Of course, I suppose I could always try the most direct approach- sit him down and say, "This is how it is." Would he even understand what he was being told? At times he seems so... innocent isn't the word. Naive, maybe. The thought of trying to explain "the birds and the bees" almost causes me to burst out laughing.

Yusuke gives me an odd look. We're all in Koenma's office, while the little god explains the latest assignment. Yusuke turns back to Koenma, and I allow my thoughts to drift once again. He isn't looking at me right now. Not that he ever does. He watches Koenma intently, with a solemn expression.

I want to make him smile.

Koenma dismisses us, and I realize with a start that I haven't heard a word he said. It didn't matter.

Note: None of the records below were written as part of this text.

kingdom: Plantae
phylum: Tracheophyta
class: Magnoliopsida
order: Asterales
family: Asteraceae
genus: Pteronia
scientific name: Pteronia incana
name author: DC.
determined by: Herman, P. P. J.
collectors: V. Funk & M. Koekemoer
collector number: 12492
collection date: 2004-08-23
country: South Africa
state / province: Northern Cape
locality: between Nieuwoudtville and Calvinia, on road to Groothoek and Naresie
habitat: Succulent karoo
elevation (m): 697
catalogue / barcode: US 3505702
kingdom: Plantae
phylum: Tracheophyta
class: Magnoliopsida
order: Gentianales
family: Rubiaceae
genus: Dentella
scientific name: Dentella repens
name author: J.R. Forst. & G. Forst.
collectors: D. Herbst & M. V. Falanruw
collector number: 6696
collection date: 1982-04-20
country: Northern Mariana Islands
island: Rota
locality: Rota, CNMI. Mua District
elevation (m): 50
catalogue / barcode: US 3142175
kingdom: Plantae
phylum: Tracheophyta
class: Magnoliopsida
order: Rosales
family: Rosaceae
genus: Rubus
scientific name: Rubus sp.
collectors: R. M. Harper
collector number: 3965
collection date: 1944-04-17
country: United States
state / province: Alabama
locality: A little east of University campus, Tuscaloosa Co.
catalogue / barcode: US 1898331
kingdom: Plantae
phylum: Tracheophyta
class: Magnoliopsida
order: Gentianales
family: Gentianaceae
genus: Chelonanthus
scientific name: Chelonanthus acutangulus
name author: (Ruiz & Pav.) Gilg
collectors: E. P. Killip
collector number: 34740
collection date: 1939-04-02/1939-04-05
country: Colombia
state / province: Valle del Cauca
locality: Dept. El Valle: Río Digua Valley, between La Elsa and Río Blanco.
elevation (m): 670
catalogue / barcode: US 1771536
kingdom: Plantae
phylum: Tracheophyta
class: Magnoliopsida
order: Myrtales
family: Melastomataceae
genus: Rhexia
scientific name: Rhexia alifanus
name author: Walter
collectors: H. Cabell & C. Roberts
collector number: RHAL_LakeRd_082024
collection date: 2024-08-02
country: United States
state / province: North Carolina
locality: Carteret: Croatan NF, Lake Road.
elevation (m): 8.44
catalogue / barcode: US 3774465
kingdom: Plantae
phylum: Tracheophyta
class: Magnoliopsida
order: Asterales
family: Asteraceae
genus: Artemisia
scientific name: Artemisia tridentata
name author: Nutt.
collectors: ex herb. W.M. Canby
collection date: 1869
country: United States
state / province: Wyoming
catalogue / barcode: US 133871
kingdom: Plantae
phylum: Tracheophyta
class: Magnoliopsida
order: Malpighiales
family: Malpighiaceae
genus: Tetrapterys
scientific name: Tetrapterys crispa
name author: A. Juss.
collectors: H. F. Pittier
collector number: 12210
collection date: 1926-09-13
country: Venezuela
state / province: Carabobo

"Don't worry, Koenma," Yusuke announced. "We'll march right into that cave and get your whatchamacallit back."

Sometimes I just have to smile at Yusuke's bluntness. It's sweet, in a way. Keiko is a very lucky woman.

Yusuke marches out of the room, and I follow dutifully. My breath catches in my throat as he grabs my arm, murmuring my name softly.

"Kurama, are you okay? Are you up to this?" The concern in his eyes makes me want to weep.

"Iie..." I remember Yusuke's bluntness, and I think that sometimes that boy has the right idea. Of course, I couldn't do it here, in the Reikai. In an Italian restaurant, over a bottle of champagne... in my room... I dismiss each idea. Too mushy, too forward. If I take him to my room, he might get the wrong idea. I don't want to scare him away.

Staring into his eyes, I think of the perfect place.

"Would you like to take a walk in the park?"

He's quite startled.

I gesture toward the retreating backs of the boys. "They'll be able to handle this without me, and... well, I think there's something we need to talk about." There. Now it's out in the open... or almost is.

He nods slowly. "I suppose we could... let me just ask Koenma..."

I'm pulling him down the corridor before he can protest. "No," I tell him firmly. "Just come... please?"

He gives in with sigh and a muttered, "He's not going to be very pleased with us."

I give him a reassuring smile. "Don't worry, George. I'll smooth whatever ruffled feathers he may have."

Hopefully, though, if all goes well, we won't be coming back to the Reikai for at least twenty-four hours.